The volunteers executed 12 different prompts across these three platforms, resulting in a combined total of 2,961 responses. The collected data was then normalized into ordered product and brand results. One sample prompt was: “What are the top chef’s knives, brand and model, for an amateur home chef with a budget <$300?”

We deliberately chose prompts spanning multiple sectors and encompassing varying sizes, ensuring a representation of spaces with both larger and smaller groups of potentially recommended brands and products.

The Results: A Kaleidoscope of Recommendations

The sheer variety of brand and product combinations generated by the AI tools was striking. The following visualization illustrates the number of unique brands, products, and entities recommended by ChatGPT (green), Claude (orange), and Google AI (blue) in response to the 12 prompts:

[Insert Visualization Here - Description: A bar graph showing the number of unique brands/products recommended by each AI platform for the 12 prompts. The x-axis lists the prompts. The y-axis represents the number of unique entities recommended. A secondary y-axis shows the average number of responses, indicated by scatterplot dots.]

As the visualization demonstrates, the range of recommendations varies significantly depending on the prompt. However, this variation correlates strongly with the frequency of entities appearing in the AI's training data within a given topic. For instance, the number of Volvo dealerships in Los Angeles is significantly less than the number of recently published Science Fiction novels.

The pink scatterplot dots, plotted on the secondary axis, represent the average number of responses provided by the AI tools. This further complicates the challenge of tracking rankings and visibility.

Inconsistency Reigns Supreme

Our analysis revealed a stark reality: if you ask an AI tool for brand or product recommendations multiple times, nearly every response will be unique. This inconsistency manifests in three key ways: the specific brands/products recommended, the order in which they are listed, and the accompanying descriptions or sentiment expressed.

Quantifying this inconsistency, our data shows that ChatGPT or Google AI, when prompted 100 times, have less than a 1% chance of producing the same list of brands in any two responses. Claude exhibits slightly more consistency, but even then, the likelihood of generating the same list twice in 100 runs remains low.

Furthermore, the ordering of recommendations is even more random. You would need to run the same prompt approximately 1,000 times to observe two lists in the same order. And we didn't even try to analyze the variance in how the AIs describe the recommendations or how positive/negative the sentiment was.

The Verdict: Proceed with Caution

The bottom line is clear: AI tools do not provide consistent lists of brand or product recommendations. This inconsistency raises serious concerns about the validity of using these tools for tracking brand visibility and informing marketing strategies.

If your brand doesn't appear where you want it to, simply asking the AI tool a few more times might yield a different result. This inherent randomness presents a challenge for marketers seeking reliable and consistent insights.

As I mentioned on Gaetano DiNardi’s LinkedIn post, AI visibility "experts" could easily exploit this inconsistency. Just as unethical SEO practitioners did in the past, manipulating AI prompts to achieve desired outcomes is a real possibility. This raises ethical concerns and underscores the need for transparency and critical evaluation of AI-driven visibility metrics.
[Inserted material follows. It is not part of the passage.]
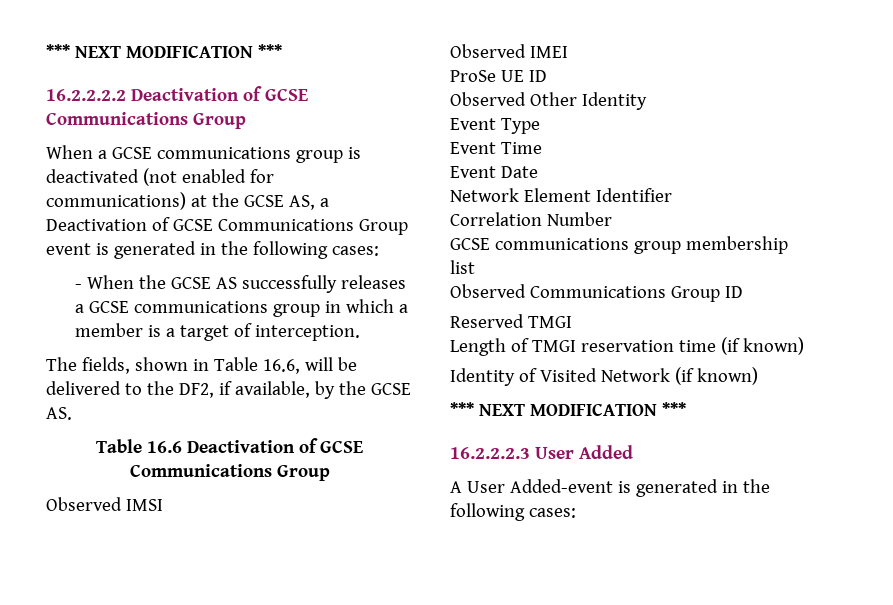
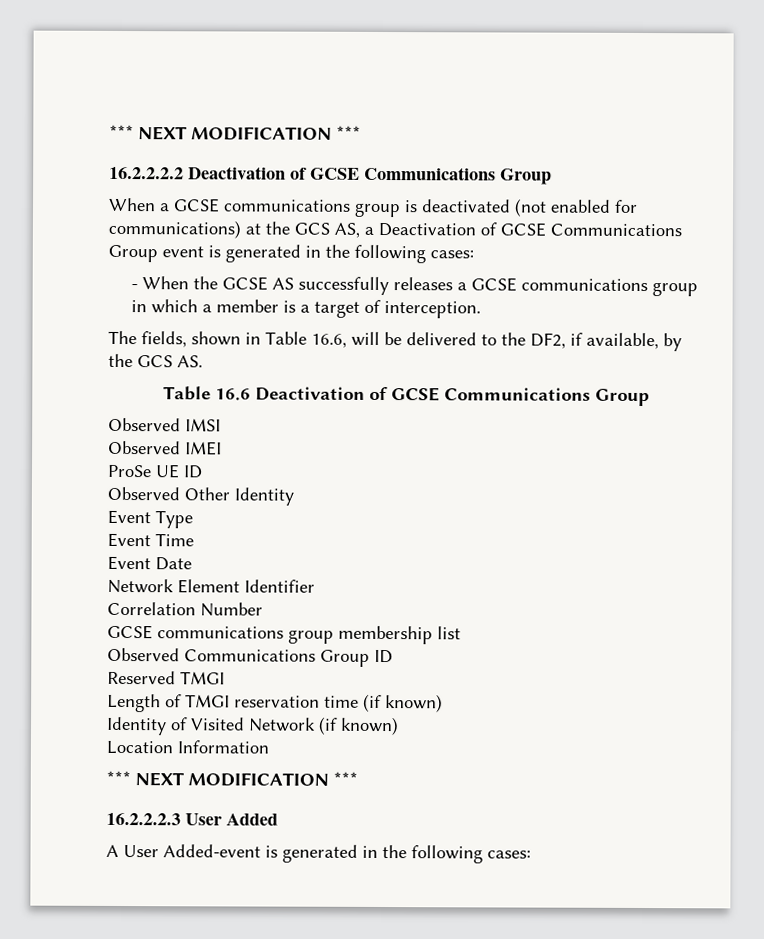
[243,195,284,207] GCSE -> [294,222,330,235] GCS
[370,383,411,395] GCSE -> [137,355,173,368] GCS
(758, 376) none -> [106,740,269,755] // Location Information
Moving Forward: A Call for Rigor

Our research highlights the need for a more rigorous approach to evaluating and utilizing AI SEO tools. Before investing heavily in these technologies, businesses must demand evidence of their consistency and reliability.

Further research is needed to explore the factors that influence AI recommendation variability and to develop methodologies for mitigating its impact. Until then, proceed with caution and critically evaluate the results generated by AI SEO tools. The allure of AI-powered insights is strong, but it's crucial to discern between genuine value and mere noise.